Government oversight can enhance the credibility of a company’s financial statements.
- By
- March 02, 2016
- CBR - Accounting
Government oversight can enhance the credibility of a company’s financial statements.
Government oversight and regulation is routinely disparaged in boardrooms, but critics may want to reconsider their stance. New evidence suggests that investors trust a company’s accounting figures more if a governmental agency is watching auditors—and that trust may carry significant capital-market benefits for the company.
In the United States, accounting at publicly traded firms is subject to inspection by the Public Company Accounting Oversight Board (PCAOB), created as part of the Sarbanes-Oxley Act of 2002, which Congress enacted in the aftermath of accounting scandals such as those at Enron and WorldCom. Chicago Booth PhD candidate Brandon Gipper, with Booth’s Christian Leuz (who is also an economic advisor to the PCAOB) and Mark G. Maffett, investigated how the introduction of public oversight with the PCAOB affected the way investors responded to company earnings announcements.
They find that the market reacted to earnings surprises significantly more strongly following the introduction of the PCAOB, a result that suggests government oversight enhances the credibility of a company’s financial statements.
To assess changes in reporting credibility, the researchers studied short-term stock-market reactions to earnings announcements (called earnings-response coefficients or ERCs), using data from 2001 to 2008. The researchers compared a company’s two-year average of ERCs prior to and following PCAOB inspections, while controlling for other factors that could affect investors’ perceptions of credibility. This approach exploited the fact that the PCAOB inspections, which were phased in beginning in 2003, affected auditors and their client firms at different points in time depending on inspection timing, the auditor, and the client’s fiscal year end.
The finding that the PCAOB and its inspections regime have boosted credibility implies a significant, quantifiable benefit for firms themselves. Because the ERC shows how strongly the market capitalizes a firm’s earnings, it can be linked to its cost of capital. Thus, the implication is that the added trustworthiness generated by PCAOB oversight leads to reduction in a company’s cost of capital.
“The results show that strict oversight of audits and reporting credibility are priced in capital markets,” says Leuz. “This means that audits and audit oversight are not just about compliance and costs; there are also benefits. Firms are getting something in return; they’re getting a lower cost of capital.”
Leuz cautions that the study is not a full-blown cost-benefit analysis and does not include consideration of the costs of the new regime. As a result, the study does not show net gains from the introduction of the PCAOB. “Doing such a cost-benefit analysis requires further research,” he says. “But it is an important first step to know that the introduction of public oversight made corporate earnings more credible than under the old peer-review system.”
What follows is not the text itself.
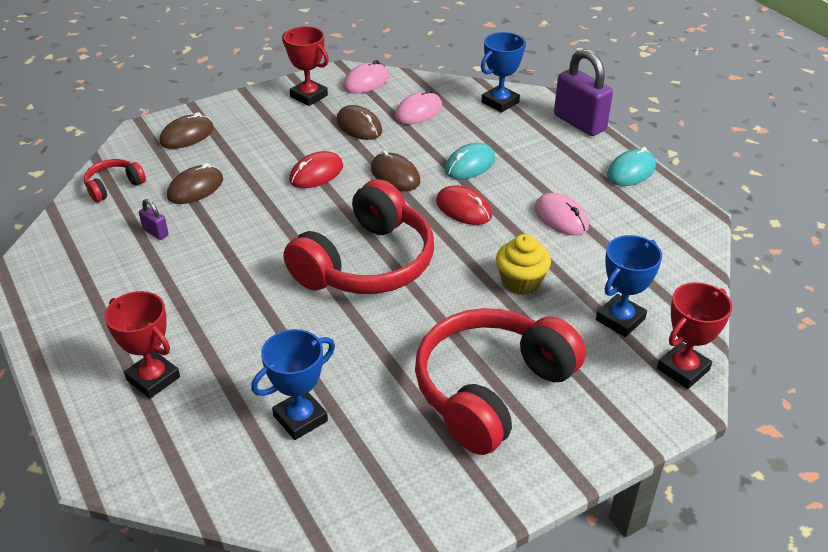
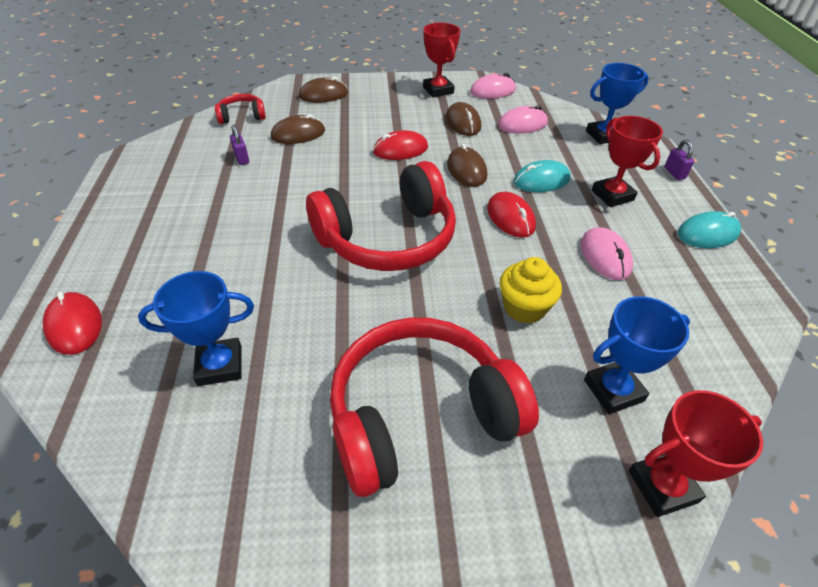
camera: 25 degrees right, 5 degrees up
(132, 440) = (74, 325): none -> red mouse
(153, 378) = (137, 277): red trophy -> red trophy (612, 195)
(579, 123) = (674, 173): purple padlock -> purple padlock, size x0.44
Business leaders and American politicians alike have taken issue with Sarbanes-Oxley (SOX)—Newt Gingrich and Mitt Romney are among those who’ve called for its repeal—and Leuz acknowledges that the academic literature has been mixed, at best, in its assessment of the law. However, he maintains that the new study provides reason to approach with caution the idea of scrapping SOX in its entirety. “As far as the PCAOB and public audit oversight is concerned, there seem to be some clear benefits, and not only costs. Overall, it is probably too early to say that SOX and its key components were a mistake and should be repealed.”
Brandon Gipper, Christian Leuz, and Mark G. Maffett, “Public Audit Oversight and Reporting Credibility: Evidence from the PCAOB Inspection Regime,” Working paper, July 2015.